Pharot, ville grise et bétonnée. Le goût des Pharois pour l’architecture. Pas étonnant que le nord de la Péninsule souffre d’un complexe d’infériorité par rapport aux Albiens du sud, en toute objectivités, la capitale du Syndikaali faisait pâle figure face à l’étrange Albigärk.
Il neigeait ce jour-là, comme souvent au Syndikaali dont le taux de précipitations s’affolait pendant l’hiver. On en venait presque à attendre la tempête pour balayer les vents froids du nord et profiter après de quelques jours d’éclaircie.
Les drapeaux noirs des Pharois et bleus des Finnevaltais flottaient ce matin sur le port de Pharot. La mer et ses symboles avaient pris une telle place dans la culture albienne qu’un quai tout entier avait été réservé à la diplomatie, ses accès gardés par une poignée de garde-côtes qui se tapaient dans les gants pour se réchauffer un peu les mains.
Enveloppé dans un épais manteau de fourrure, son crane dégarni coiffé d’un chapeau haut de forme qui laissait deviner les poils de phoques dont on l’avait garni, le Capitaine Ministre Mainio se tenait face port, entouré d’une poignée de ses homologues.
Le Citoyen Ministre Sakari était absent aujourd’hui, des affaires en Kaulthie mobilisaient l’état-major.
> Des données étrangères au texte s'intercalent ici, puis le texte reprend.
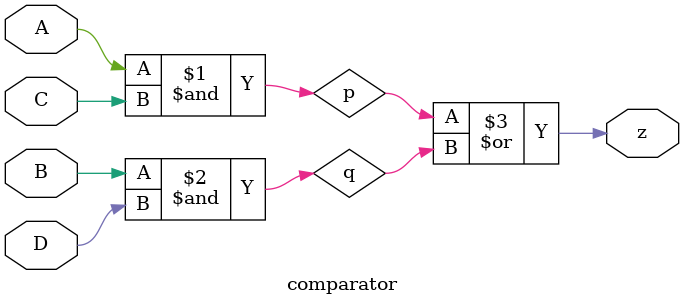
<source format=v>
module comparator(
    input A,
    input B,
    input C,
    input D,
    output z
);
wire p,q;

and(p,A,C);
and(q,B,D);
or(z,p,q);

endmodule
</source>
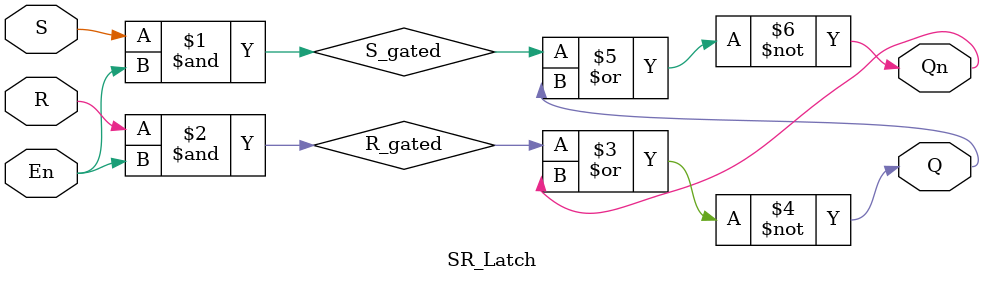
<source format=v>
`timescale 1ns / 1ps


module SR_Latch(input wire S,    // Set input
    input R,    // Reset input
    input En,   // Enable input
    output Q,   // Output
    output Qn   // Inverted output
);

wire S_gated, R_gated;

// Gating the S and R inputs with the enable signal
assign S_gated = S & En;
assign R_gated = R & En;

// SR latch logic
assign Q = ~(R_gated | Qn);
assign Qn = ~(S_gated | Q);

endmodule
</source>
Des visages moins connus à l’internationale se trouvait toutefois aux côtés du médiatique capitaine Mainio.
Le Citoyen Ministre Kaapo, chef de la police et des services secrets, le Capitaine Tellervo, l’influant ministre de la Mer et de la pêche, la Capitaine Ministre Reima, qui avait participé aux négociations avec le Finnevalta, enfin, la Capitaine Marketta, ministre communiste de la Planification.
Tout le monde n’avait pas l’air très content d’être là, mais c’était sans doute d’avantage imputable à la météo qu’aux invités, au demeurant fort sympathiques.
Et puis, il y avait la conviction qu’on marquerait l’histoire, d’une manière ou d’une autre.
Comme de coutume, l’hymne finnevaltais retentit sur le port, bientôt suivi du dissonant hymne du Pharois. Quelques badauds applaudirent, mais il fallait bien avouer que la plupart des gens étaient restés chez eux par ce temps.